* About this task
Look below for the line with "Delete unused branches, owner: VD -> SH" and the line with "#38, ends: 17:30 -> 18:00". Copy exactly those two lines and every line between, but not the pictures.

* Input data
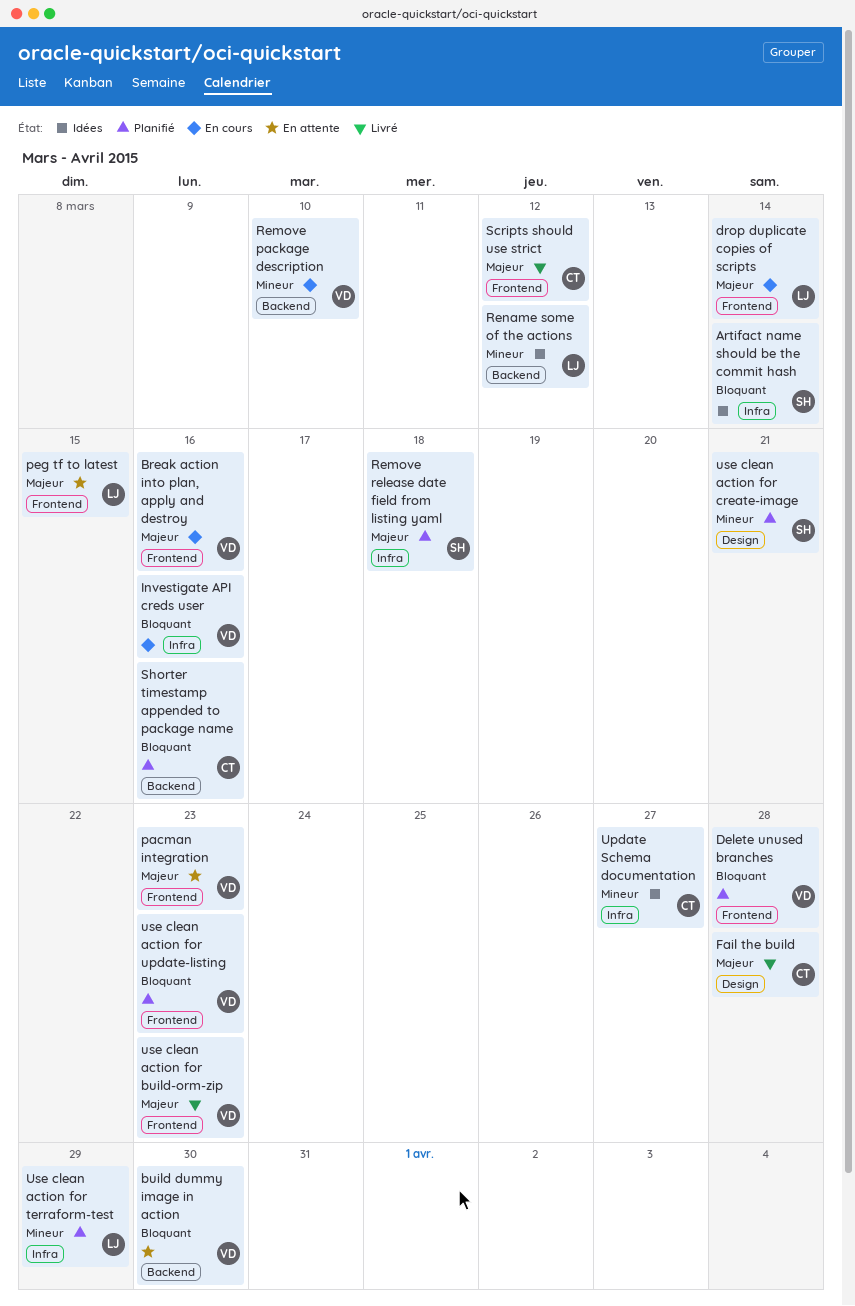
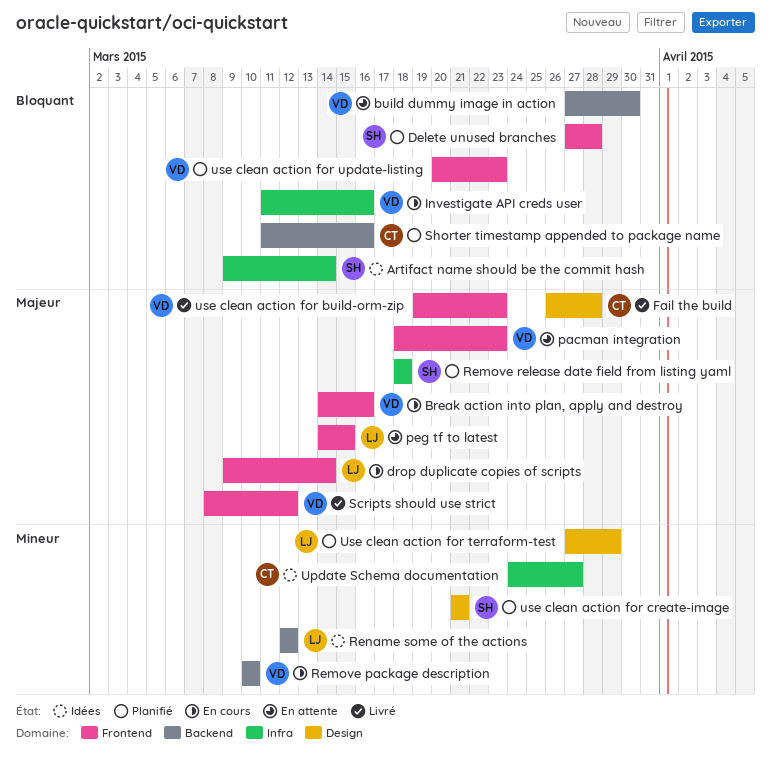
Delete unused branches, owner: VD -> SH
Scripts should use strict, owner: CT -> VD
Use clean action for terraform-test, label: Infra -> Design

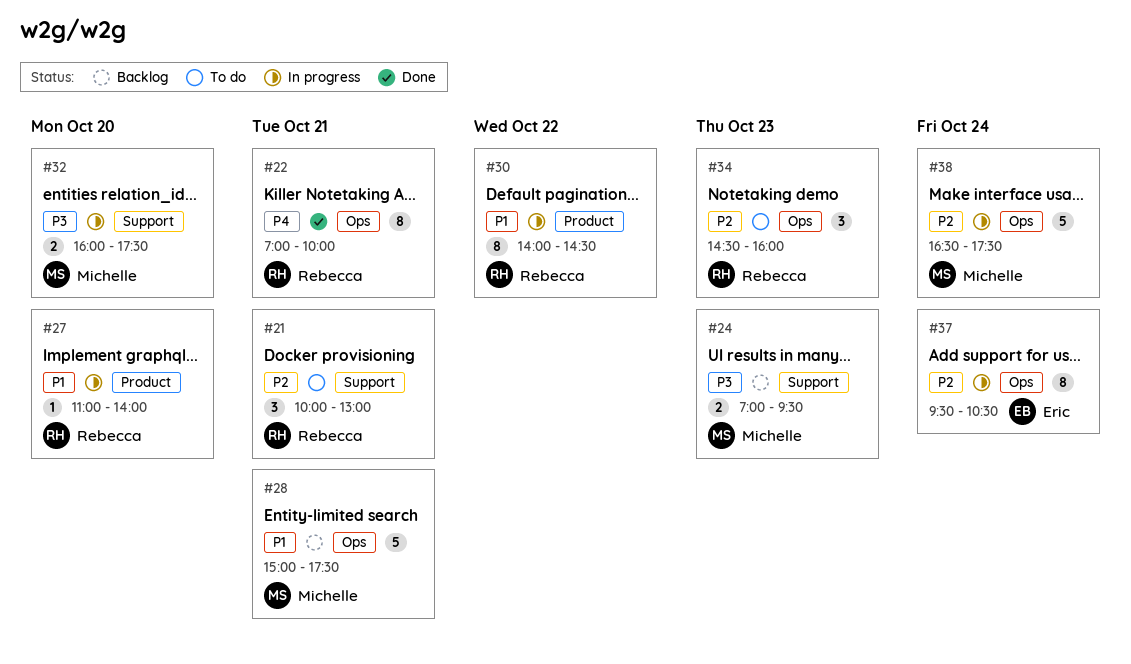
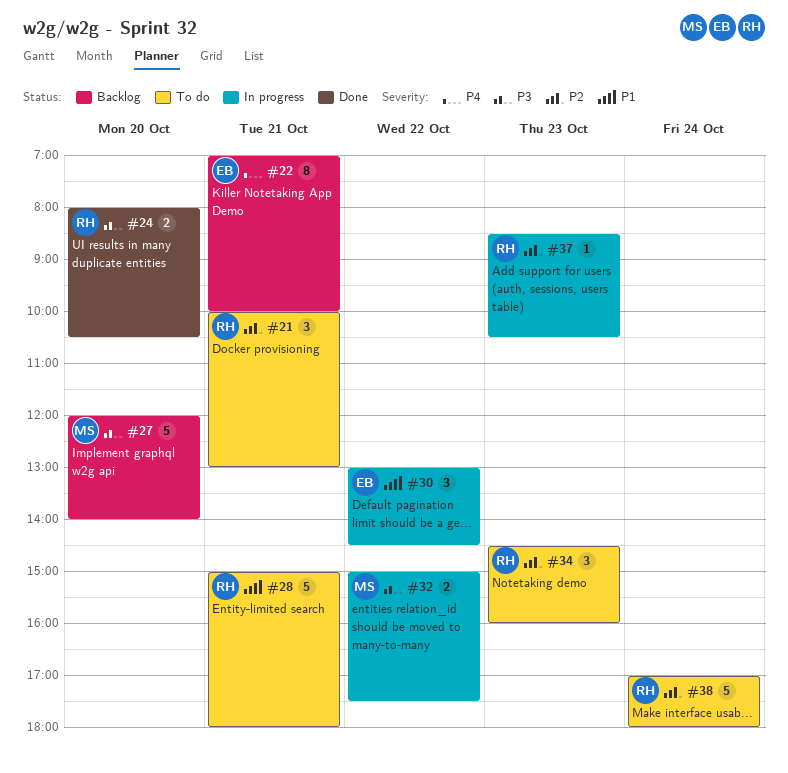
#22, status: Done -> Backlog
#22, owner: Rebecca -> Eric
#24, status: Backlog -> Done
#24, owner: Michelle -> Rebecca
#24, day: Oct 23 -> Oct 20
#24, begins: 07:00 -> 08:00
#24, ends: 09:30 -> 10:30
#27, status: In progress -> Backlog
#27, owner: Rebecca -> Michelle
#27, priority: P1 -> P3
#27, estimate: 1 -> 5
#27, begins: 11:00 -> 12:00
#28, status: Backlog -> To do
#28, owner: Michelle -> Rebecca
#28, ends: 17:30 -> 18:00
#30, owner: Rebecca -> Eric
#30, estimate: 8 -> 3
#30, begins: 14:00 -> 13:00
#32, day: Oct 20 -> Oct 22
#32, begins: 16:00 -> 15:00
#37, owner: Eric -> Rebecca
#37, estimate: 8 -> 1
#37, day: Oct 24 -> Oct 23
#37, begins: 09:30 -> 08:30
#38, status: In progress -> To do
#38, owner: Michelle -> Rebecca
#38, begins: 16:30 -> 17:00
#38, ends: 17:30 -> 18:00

---

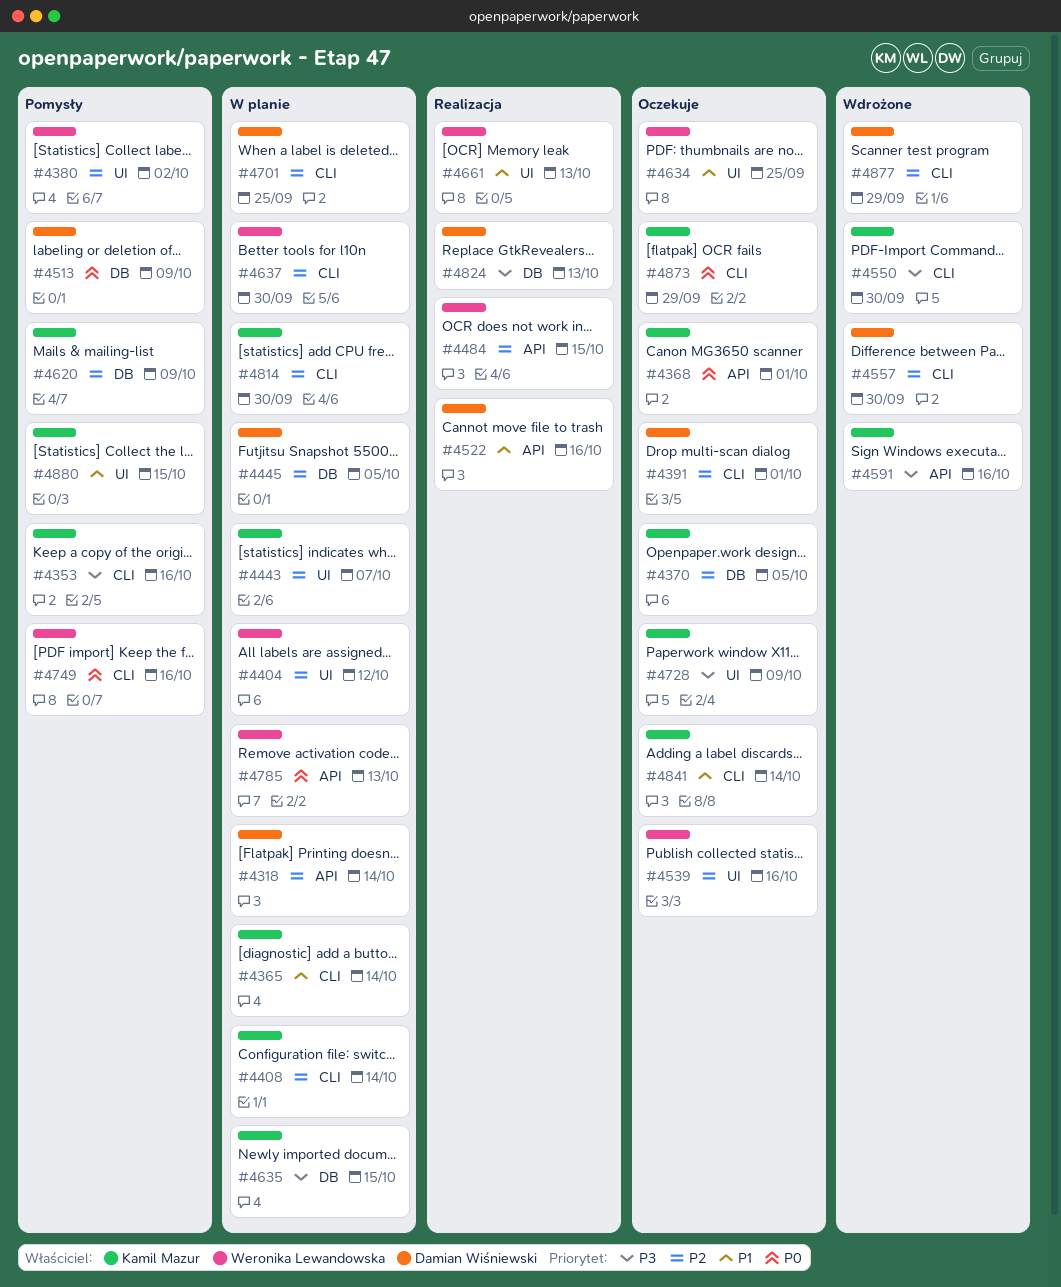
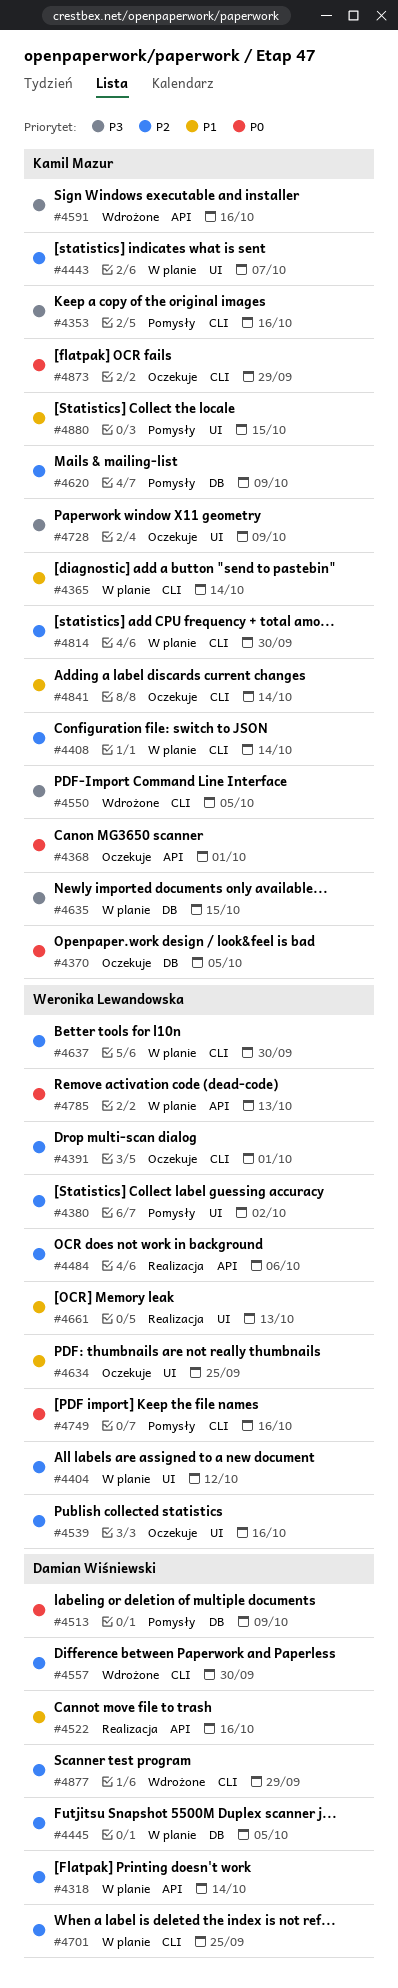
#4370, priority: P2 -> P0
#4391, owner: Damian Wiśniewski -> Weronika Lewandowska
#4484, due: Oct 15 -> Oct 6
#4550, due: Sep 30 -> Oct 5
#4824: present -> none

* Answer area
Delete unused branches, owner: VD -> SH
Scripts should use strict, owner: CT -> VD
Use clean action for terraform-test, label: Infra -> Design

#22, status: Done -> Backlog
#22, owner: Rebecca -> Eric
#24, status: Backlog -> Done
#24, owner: Michelle -> Rebecca
#24, day: Oct 23 -> Oct 20
#24, begins: 07:00 -> 08:00
#24, ends: 09:30 -> 10:30
#27, status: In progress -> Backlog
#27, owner: Rebecca -> Michelle
#27, priority: P1 -> P3
#27, estimate: 1 -> 5
#27, begins: 11:00 -> 12:00
#28, status: Backlog -> To do
#28, owner: Michelle -> Rebecca
#28, ends: 17:30 -> 18:00
#30, owner: Rebecca -> Eric
#30, estimate: 8 -> 3
#30, begins: 14:00 -> 13:00
#32, day: Oct 20 -> Oct 22
#32, begins: 16:00 -> 15:00
#37, owner: Eric -> Rebecca
#37, estimate: 8 -> 1
#37, day: Oct 24 -> Oct 23
#37, begins: 09:30 -> 08:30
#38, status: In progress -> To do
#38, owner: Michelle -> Rebecca
#38, begins: 16:30 -> 17:00
#38, ends: 17:30 -> 18:00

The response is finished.